▶ 課題の目的
『マリアの讃歌』と題する説教から、「マタイの福音書の方には、婚約」で始まり「なる者、神の子と呼ばれます」」に至るまでの箇所を、一字一句違えずに抜き出してください。

──────── 提示文

のりさん牧師のブログ

おもに聖書からのメッセージをお届けします。https://ribenmenonaitobaishikirisutojiaohui.webnode.jp/

2021年12月12日 礼拝

説教題 「マリアの讃歌」
聖書箇所 ルカの福音書1章46~55節
 
 

 私は天気の良い朝にときどき近所を散歩します。その散歩コースは大体、白石本通墓地の中を歩きます。そこにはカトリックの墓地があって、その真ん中にマリア像があります。カトリックの方々は、そのマリアを聖母マリアと言って崇敬しています。そのくらいマリアを特別な存在として捉えているのです。私たちはマリア像も造らないし、崇敬するという言葉を使いませんが、それでも特別な存在であることは認めていると思います。
 
 なぜならば、救い主の母となった人だからです。このマリアを特別に扱うことは、古代の教会で早くから始まっていました。マリアは「神の母」か「キリストの母」か、ということで論争になったこともありました。そのうち、聖書から離れて、偽典とか外典と呼ばれる伝承から、マリアの無原罪説や被昇天説などが生まれるようになります。でも、そのくらいマリアはキリスト教会にとって尊敬の対象になっているということです。その理由の一つに、この「マリアの讃歌」を歌った信仰、その姿があります。マリアが語ったこの言葉には、主への賛美と預言があり、救い主を身ごもることになった人の信仰をそこに見るからです。そこに、私たちキリスト教会がこの世において立つべき模範が示されているからです。
 
 
1.わがたましいは主をあがめ
救い主を身ごもり、産むことになったマリアはナザレという片田舎に住む若い女性です。このときは14歳~15歳くらいだったと言われています。それは、当時の女性が結婚していた平均年齢であったからです。現代ではまだ中学生か高校生ですが、その年齢の女性が、突然妊娠をするという体験をすることになった。まだ結婚もしていないのに…。マリアも34節で、「私はまだ男の人を知りませんのに」と証言しています。
 
 マタイの福音書の方には、婚約者であるヨセフの側からのお話がありますが、ルカは、マリア側からのキリスト降誕を伝えます。ヨセフは御使いによって夢で知らされ、マリアは直接御使いが現れて伝えます。35節。
聖霊があなたの上に臨み、いと高き方の力があなたをおおいます。それゆえ、生まれる者は、聖なる者、神の子と呼ばれます」
 これがマリアに告げられた神様からのメッセージでした。14~15歳の女の子が、突然背負わされるこの出来事は、果たして喜ぶべきか、悲しむべきか。その問いを、ここを読む私たちに与えていると思います。

────────────────
──────── 掲載一覧

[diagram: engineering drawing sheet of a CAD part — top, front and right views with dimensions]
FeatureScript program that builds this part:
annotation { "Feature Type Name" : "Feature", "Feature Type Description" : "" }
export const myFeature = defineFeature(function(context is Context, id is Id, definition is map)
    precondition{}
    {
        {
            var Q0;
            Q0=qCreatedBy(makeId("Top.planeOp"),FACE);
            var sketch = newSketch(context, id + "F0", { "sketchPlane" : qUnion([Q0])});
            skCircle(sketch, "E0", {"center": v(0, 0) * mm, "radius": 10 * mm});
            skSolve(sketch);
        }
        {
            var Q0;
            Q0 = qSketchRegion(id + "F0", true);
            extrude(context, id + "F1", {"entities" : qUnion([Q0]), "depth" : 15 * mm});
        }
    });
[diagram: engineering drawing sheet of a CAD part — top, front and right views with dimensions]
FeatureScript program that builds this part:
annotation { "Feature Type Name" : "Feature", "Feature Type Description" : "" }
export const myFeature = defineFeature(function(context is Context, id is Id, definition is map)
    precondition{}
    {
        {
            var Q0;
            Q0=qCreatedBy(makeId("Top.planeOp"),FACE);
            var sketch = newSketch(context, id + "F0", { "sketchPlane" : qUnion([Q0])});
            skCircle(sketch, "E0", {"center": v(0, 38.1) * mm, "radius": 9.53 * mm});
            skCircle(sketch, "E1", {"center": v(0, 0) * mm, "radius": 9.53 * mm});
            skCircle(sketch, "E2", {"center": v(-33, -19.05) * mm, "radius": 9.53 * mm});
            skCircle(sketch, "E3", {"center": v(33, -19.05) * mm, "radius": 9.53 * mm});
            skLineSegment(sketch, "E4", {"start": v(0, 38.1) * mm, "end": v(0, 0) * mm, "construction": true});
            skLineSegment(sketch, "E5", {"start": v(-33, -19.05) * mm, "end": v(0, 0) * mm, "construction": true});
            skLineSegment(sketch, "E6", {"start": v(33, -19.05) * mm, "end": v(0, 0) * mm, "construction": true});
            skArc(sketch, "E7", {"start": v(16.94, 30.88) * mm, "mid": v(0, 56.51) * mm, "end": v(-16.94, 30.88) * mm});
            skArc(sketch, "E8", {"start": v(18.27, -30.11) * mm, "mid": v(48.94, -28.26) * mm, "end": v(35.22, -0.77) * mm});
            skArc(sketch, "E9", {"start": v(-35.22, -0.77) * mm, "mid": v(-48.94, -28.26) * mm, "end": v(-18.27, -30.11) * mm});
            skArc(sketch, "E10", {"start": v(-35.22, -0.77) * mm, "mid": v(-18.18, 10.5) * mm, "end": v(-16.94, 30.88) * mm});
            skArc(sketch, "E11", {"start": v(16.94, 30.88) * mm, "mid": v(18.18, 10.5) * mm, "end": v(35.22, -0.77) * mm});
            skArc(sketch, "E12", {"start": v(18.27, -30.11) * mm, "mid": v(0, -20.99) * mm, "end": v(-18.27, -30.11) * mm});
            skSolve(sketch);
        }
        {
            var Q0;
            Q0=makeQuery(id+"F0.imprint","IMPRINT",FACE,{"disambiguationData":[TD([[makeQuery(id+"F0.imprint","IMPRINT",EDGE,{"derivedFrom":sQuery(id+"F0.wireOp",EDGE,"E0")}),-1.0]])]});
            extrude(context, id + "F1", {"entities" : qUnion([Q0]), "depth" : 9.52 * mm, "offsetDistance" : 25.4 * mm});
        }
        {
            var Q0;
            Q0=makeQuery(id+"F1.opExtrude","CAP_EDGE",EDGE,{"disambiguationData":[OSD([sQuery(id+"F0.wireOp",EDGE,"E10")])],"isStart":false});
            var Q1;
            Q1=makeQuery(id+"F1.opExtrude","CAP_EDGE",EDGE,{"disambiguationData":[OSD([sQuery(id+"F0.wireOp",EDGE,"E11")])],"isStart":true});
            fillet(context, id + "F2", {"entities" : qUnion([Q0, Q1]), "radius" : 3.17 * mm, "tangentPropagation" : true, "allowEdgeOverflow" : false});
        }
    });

────────────────

▶ 本課題の結果
マタイの福音書の方には、婚約者であるヨセフの側からのお話がありますが、ルカは、マリア側からのキリスト降誕を伝えます。ヨセフは御使いによって夢で知らされ、マリアは直接御使いが現れて伝えます。35節。
聖霊があなたの上に臨み、いと高き方の力があなたをおおいます。それゆえ、生まれる者は、聖なる者、神の子と呼ばれます」